== What you are asked to do ==
Copy the listing below from its first line through the line containing "latitude: 38.9290", reproducing each line without any change.

== Data for this exercise ==
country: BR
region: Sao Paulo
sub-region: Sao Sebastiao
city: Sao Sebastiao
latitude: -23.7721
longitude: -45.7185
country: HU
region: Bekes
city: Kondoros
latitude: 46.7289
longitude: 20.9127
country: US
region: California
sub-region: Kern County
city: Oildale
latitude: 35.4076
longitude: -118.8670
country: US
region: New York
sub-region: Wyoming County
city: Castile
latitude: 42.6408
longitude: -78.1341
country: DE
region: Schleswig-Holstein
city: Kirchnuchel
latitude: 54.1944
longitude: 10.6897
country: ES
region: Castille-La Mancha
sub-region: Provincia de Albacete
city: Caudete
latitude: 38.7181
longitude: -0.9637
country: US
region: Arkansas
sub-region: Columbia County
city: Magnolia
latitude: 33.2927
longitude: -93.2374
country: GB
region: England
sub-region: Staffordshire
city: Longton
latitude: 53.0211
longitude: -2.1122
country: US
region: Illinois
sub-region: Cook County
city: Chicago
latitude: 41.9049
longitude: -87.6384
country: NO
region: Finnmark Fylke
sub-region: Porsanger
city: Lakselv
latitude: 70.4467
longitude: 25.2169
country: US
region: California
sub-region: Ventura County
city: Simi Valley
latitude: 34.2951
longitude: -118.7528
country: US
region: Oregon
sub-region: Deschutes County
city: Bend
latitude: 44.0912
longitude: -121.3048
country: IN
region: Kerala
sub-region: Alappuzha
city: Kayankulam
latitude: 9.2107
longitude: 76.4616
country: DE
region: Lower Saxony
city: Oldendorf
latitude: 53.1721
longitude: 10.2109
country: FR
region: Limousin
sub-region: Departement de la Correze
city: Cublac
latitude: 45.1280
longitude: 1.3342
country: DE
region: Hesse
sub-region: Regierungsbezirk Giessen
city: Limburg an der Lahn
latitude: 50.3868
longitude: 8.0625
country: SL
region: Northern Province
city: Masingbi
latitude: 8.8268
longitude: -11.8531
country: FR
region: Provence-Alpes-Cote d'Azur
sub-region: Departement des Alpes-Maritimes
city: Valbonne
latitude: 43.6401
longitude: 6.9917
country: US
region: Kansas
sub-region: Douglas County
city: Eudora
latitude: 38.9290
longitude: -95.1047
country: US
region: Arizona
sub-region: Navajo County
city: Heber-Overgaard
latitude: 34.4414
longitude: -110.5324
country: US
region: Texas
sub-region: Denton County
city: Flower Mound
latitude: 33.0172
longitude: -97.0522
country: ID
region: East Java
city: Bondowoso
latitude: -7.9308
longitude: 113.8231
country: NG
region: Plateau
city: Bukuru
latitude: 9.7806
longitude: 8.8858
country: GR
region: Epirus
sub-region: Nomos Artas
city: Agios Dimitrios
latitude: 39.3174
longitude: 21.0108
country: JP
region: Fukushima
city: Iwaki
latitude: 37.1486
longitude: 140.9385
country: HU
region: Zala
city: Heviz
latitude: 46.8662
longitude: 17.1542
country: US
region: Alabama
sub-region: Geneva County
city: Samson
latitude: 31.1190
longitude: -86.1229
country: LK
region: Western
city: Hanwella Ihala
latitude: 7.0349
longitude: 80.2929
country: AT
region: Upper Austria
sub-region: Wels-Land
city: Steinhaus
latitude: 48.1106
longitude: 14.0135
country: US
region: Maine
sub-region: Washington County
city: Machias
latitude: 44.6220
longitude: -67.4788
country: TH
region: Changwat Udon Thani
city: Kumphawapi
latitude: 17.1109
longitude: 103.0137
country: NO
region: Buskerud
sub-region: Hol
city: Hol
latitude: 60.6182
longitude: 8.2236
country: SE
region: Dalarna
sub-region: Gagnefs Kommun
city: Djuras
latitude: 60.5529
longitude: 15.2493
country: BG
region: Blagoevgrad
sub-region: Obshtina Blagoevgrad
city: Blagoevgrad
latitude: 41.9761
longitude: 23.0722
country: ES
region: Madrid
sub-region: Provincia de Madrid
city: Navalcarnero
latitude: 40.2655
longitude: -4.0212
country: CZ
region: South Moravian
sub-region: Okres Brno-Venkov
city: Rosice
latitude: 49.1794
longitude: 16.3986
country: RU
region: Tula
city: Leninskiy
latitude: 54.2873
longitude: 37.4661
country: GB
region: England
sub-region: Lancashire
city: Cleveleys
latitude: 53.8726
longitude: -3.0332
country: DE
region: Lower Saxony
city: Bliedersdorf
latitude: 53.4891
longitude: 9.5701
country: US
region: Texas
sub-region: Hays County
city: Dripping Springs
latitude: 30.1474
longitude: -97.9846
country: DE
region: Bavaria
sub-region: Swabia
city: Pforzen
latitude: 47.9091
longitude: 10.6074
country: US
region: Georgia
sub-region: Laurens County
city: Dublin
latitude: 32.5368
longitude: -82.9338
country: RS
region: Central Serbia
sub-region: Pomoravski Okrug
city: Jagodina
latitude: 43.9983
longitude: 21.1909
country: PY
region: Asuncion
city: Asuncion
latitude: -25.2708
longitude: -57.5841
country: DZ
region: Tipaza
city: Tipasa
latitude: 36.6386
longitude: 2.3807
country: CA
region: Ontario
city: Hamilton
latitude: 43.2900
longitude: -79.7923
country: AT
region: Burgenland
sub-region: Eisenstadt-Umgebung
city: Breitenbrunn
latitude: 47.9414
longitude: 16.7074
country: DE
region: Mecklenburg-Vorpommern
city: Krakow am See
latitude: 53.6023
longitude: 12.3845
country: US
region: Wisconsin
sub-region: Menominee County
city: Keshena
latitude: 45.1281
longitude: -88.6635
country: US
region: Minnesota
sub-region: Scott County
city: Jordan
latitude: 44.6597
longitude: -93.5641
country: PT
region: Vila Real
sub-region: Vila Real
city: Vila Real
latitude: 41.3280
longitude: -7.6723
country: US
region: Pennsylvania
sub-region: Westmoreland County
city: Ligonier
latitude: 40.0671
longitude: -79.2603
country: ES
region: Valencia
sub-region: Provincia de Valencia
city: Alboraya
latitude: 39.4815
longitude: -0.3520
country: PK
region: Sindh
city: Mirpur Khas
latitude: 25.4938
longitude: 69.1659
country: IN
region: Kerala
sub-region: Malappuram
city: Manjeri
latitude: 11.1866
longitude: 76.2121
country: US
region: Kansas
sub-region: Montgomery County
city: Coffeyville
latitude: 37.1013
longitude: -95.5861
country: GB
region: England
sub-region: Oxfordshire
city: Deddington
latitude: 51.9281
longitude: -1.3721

== Correct output ==
country: BR
region: Sao Paulo
sub-region: Sao Sebastiao
city: Sao Sebastiao
latitude: -23.7721
longitude: -45.7185
country: HU
region: Bekes
city: Kondoros
latitude: 46.7289
longitude: 20.9127
country: US
region: California
sub-region: Kern County
city: Oildale
latitude: 35.4076
longitude: -118.8670
country: US
region: New York
sub-region: Wyoming County
city: Castile
latitude: 42.6408
longitude: -78.1341
country: DE
region: Schleswig-Holstein
city: Kirchnuchel
latitude: 54.1944
longitude: 10.6897
country: ES
region: Castille-La Mancha
sub-region: Provincia de Albacete
city: Caudete
latitude: 38.7181
longitude: -0.9637
country: US
region: Arkansas
sub-region: Columbia County
city: Magnolia
latitude: 33.2927
longitude: -93.2374
country: GB
region: England
sub-region: Staffordshire
city: Longton
latitude: 53.0211
longitude: -2.1122
country: US
region: Illinois
sub-region: Cook County
city: Chicago
latitude: 41.9049
longitude: -87.6384
country: NO
region: Finnmark Fylke
sub-region: Porsanger
city: Lakselv
latitude: 70.4467
longitude: 25.2169
country: US
region: California
sub-region: Ventura County
city: Simi Valley
latitude: 34.2951
longitude: -118.7528
country: US
region: Oregon
sub-region: Deschutes County
city: Bend
latitude: 44.0912
longitude: -121.3048
country: IN
region: Kerala
sub-region: Alappuzha
city: Kayankulam
latitude: 9.2107
longitude: 76.4616
country: DE
region: Lower Saxony
city: Oldendorf
latitude: 53.1721
longitude: 10.2109
country: FR
region: Limousin
sub-region: Departement de la Correze
city: Cublac
latitude: 45.1280
longitude: 1.3342
country: DE
region: Hesse
sub-region: Regierungsbezirk Giessen
city: Limburg an der Lahn
latitude: 50.3868
longitude: 8.0625
country: SL
region: Northern Province
city: Masingbi
latitude: 8.8268
longitude: -11.8531
country: FR
region: Provence-Alpes-Cote d'Azur
sub-region: Departement des Alpes-Maritimes
city: Valbonne
latitude: 43.6401
longitude: 6.9917
country: US
region: Kansas
sub-region: Douglas County
city: Eudora
latitude: 38.9290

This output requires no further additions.